The punishability of genocide has been established by statutes of international military tribunals (the Nuremberg and Tokyo tribunals) as well as by the special international Convention on the Prevention and Punishment of the Crime of Genocide, which was approved by the General Assembly of the United Nations on Dec. 9, 1948. In the convention genocide means acts committed with intent to destroy, in whole or in part, any national, ethnic, racial, or religious group as such—namely, killing members of such a group, causing serious bodily or mental harm to members of the group, deliberately inflicting on the group conditions of life calculated to bring about its physical destruction in whole or in part, imposing measures intended to prevent births within the group, and forcibly transferring children from one group to another.

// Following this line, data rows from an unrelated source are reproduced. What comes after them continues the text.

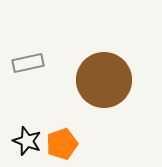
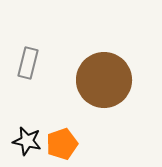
gray rectangle: rotated 64 degrees counterclockwise
black star: rotated 8 degrees counterclockwise
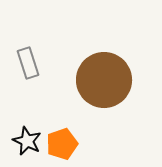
gray rectangle: rotated 32 degrees counterclockwise
black star: rotated 12 degrees clockwise
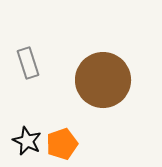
brown circle: moved 1 px left
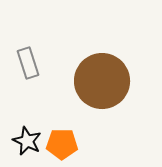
brown circle: moved 1 px left, 1 px down
orange pentagon: rotated 20 degrees clockwise
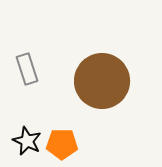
gray rectangle: moved 1 px left, 6 px down
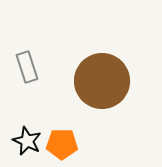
gray rectangle: moved 2 px up
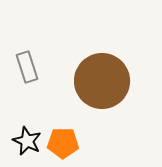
orange pentagon: moved 1 px right, 1 px up
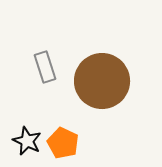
gray rectangle: moved 18 px right
orange pentagon: rotated 24 degrees clockwise
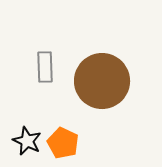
gray rectangle: rotated 16 degrees clockwise
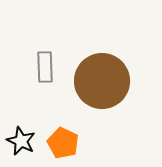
black star: moved 6 px left
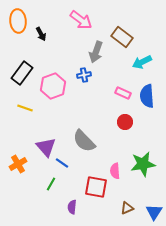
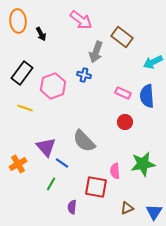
cyan arrow: moved 11 px right
blue cross: rotated 24 degrees clockwise
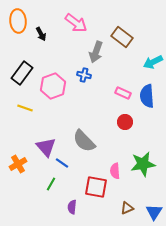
pink arrow: moved 5 px left, 3 px down
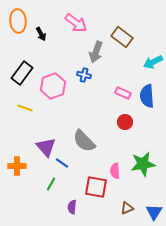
orange cross: moved 1 px left, 2 px down; rotated 30 degrees clockwise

The convention also makes punishable conspiracy with intent to commit genocide, incitement and attempt to commit genocide, and complicity in genocide. The convention provides for the prevention and punishment of crimes of physical and biological genocide. During the drafting of the convention the representative from the USSR insisted on also including a prohibition on national and cultural genocide, which expresses itself in measures and acts directed against use of the national language and against the national culture of any group of the population; however, the imperialist powers refused to accept this proposal or to extend the operation of the convention to the colonies, in which crimes of genocide are perpetrated on a mass scale. In 1965 the United Nations adopted a convention on the elimination of all forms of racial discrimination, which condemns racism, one of the forms of which is genocide.
In the Soviet Union and the other socialist states any limitation of the rights of citizens or the establishment of any privileges for citizens based on their racial, national, or religious affiliation, as well as the preaching of racial or national discrimination or hatred and neglect, is prohibited and punished by the law.